When we first took to the track, back in 2008, fear was the dominant emotion. After a session of only six or seven laps, it took every ounce of energy we could muster just to climb out of the car. A bottle of water or sports drink later, and we still were shaking from the experience. As raw rookies, those early weekends were ones of survival where primal instincts kicked in and adrenalin pumped unabated through our bodies.
But familiarity proved to be not just a plus, but a thief – stealing our attention the more we circulated a track. Familiarity gradually saw us develop better technique and helped us become smooth, but it also tricked us into letting our minds return to more mundane pursuits!
“Being distracted and not concentrating - what a difference!” Margo would often return from a track outing and grab her PDA, anxious about an ongoing problem with her work. And at times like these, her on-track performance suffered noticeably.
“While thinking of stuff when driving around the track, as I sometimes did,” Margo wrote, “I could not remember the sequence of corners even if my life kind of depended on it!” However, there were some good times where “on those occasions when I did concentrate, the results were so much better!”
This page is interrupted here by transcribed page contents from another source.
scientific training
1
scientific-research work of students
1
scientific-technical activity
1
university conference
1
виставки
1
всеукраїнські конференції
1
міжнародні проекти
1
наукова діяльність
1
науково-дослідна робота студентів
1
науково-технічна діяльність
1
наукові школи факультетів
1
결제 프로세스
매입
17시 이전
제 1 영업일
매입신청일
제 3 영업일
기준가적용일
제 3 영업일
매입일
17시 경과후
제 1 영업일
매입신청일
It was common knowledge to all those who drove in her group, don’t worry about her first session of the day as it will be slow; and as for the first two laps of the remaining sessions, she will be waiving everyone else past as she looks for a clear track. The results at the end of the day however showed significant improvement, and this year saw Margo not only drive with a more advanced group where there was passing everywhere on the track, but she completed five laps of the Nurburgring during a closed track day, where manufacturers had brought developmental race cars to the circuit!
Going Fast! Having Fun!
It’s the well-known mantra of the clubs we join for these weekends; what are we here to do? Drive fast! Have fun, and to do so, in a safe, well managed, environment. This year, we have really come to understand this message and with each event, we have eagerly anticipated the weekend’s arrival!
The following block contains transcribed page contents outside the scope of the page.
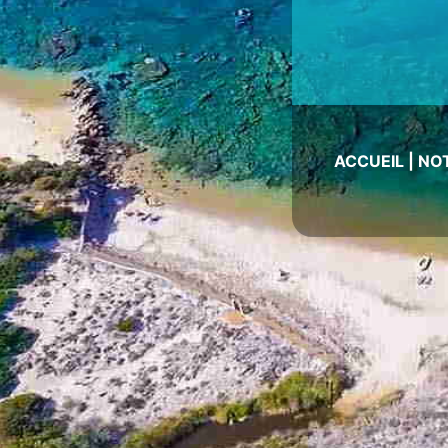
ACCUEIL
|
NO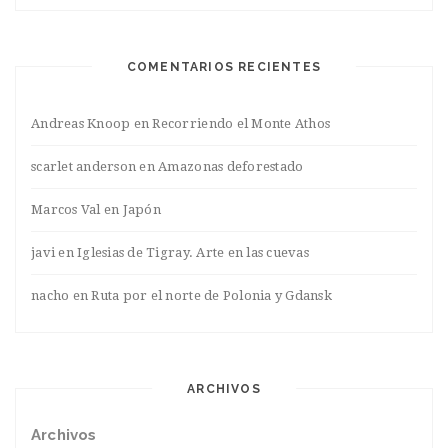
COMENTARIOS RECIENTES
Andreas Knoop
en
Recorriendo el Monte Athos
scarlet anderson
en
Amazonas deforestado
Marcos Val
en
Japón
javi
en
Iglesias de Tigray. Arte en las cuevas
nacho
en
Ruta por el norte de Polonia y Gdansk
ARCHIVOS
Archivos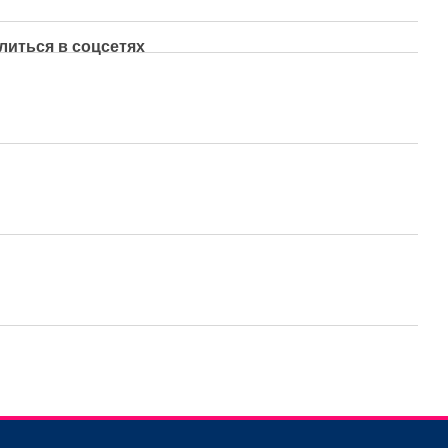
литься в соцсетях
Our protocol for weekends at the track evolved considerably and perhaps, it was this process that led to Margo’s earlier observations. We began trailering the Vette to events and we switched to a stickier tire – running most of the year on Toyo R888s with considerable success. Brake pads had been upgraded to Hawk HP+ a little earlier, and we had added ducting to direct airflow to the front brake rotors which really helped extend the life of the rotors.
But with more frequent appearances at the tracks, we began to recognize more of the participants and we began to feel more at ease with the officials and the other participants. 2010 can perhaps be best considered as the year Margo and I made real progress, became more at ease behind the wheel, saw considerable and indeed consistent improvement in our lap times (even as they were hand-timed by others who watched us both), and developed many new friendships.
“The social aspect of track events and making friends - yes, I enjoyed it,” Margo closed out her email. She then suggested that “whatever we do and wherever we go, we meet people that share our interests whether it’s cars, or golf, or skiing, or simply reading books and enjoying a bottle of good wine! Each group may seem different at first yet, in many instances, the friends I now have share more than one of my interests!”
There will be real challenges ahead and we will shortly be changing gear and beginning our preparations for 2011. But already the plans we had first laid out appear to be in flux as business travel and work commitments are shutting down our options. It’s increasingly apparent that Margo’s initial musings on doing perhaps just three, maybe four, events a year will come to fruition.
No matter, there’s still weeks to go and we will put a program together of one kind or another and yes, the big Vette will remain our track car and, in time, will be plastered with numbers and decals once again! We may enjoy the social aspects of these weekends but also there’s still that huge adrenalin rush every time we fire up the car and perhaps, just for that reason alone, you may come across us at one track or the other so do come on by, take a little time out, as we will surely enjoy your friendship!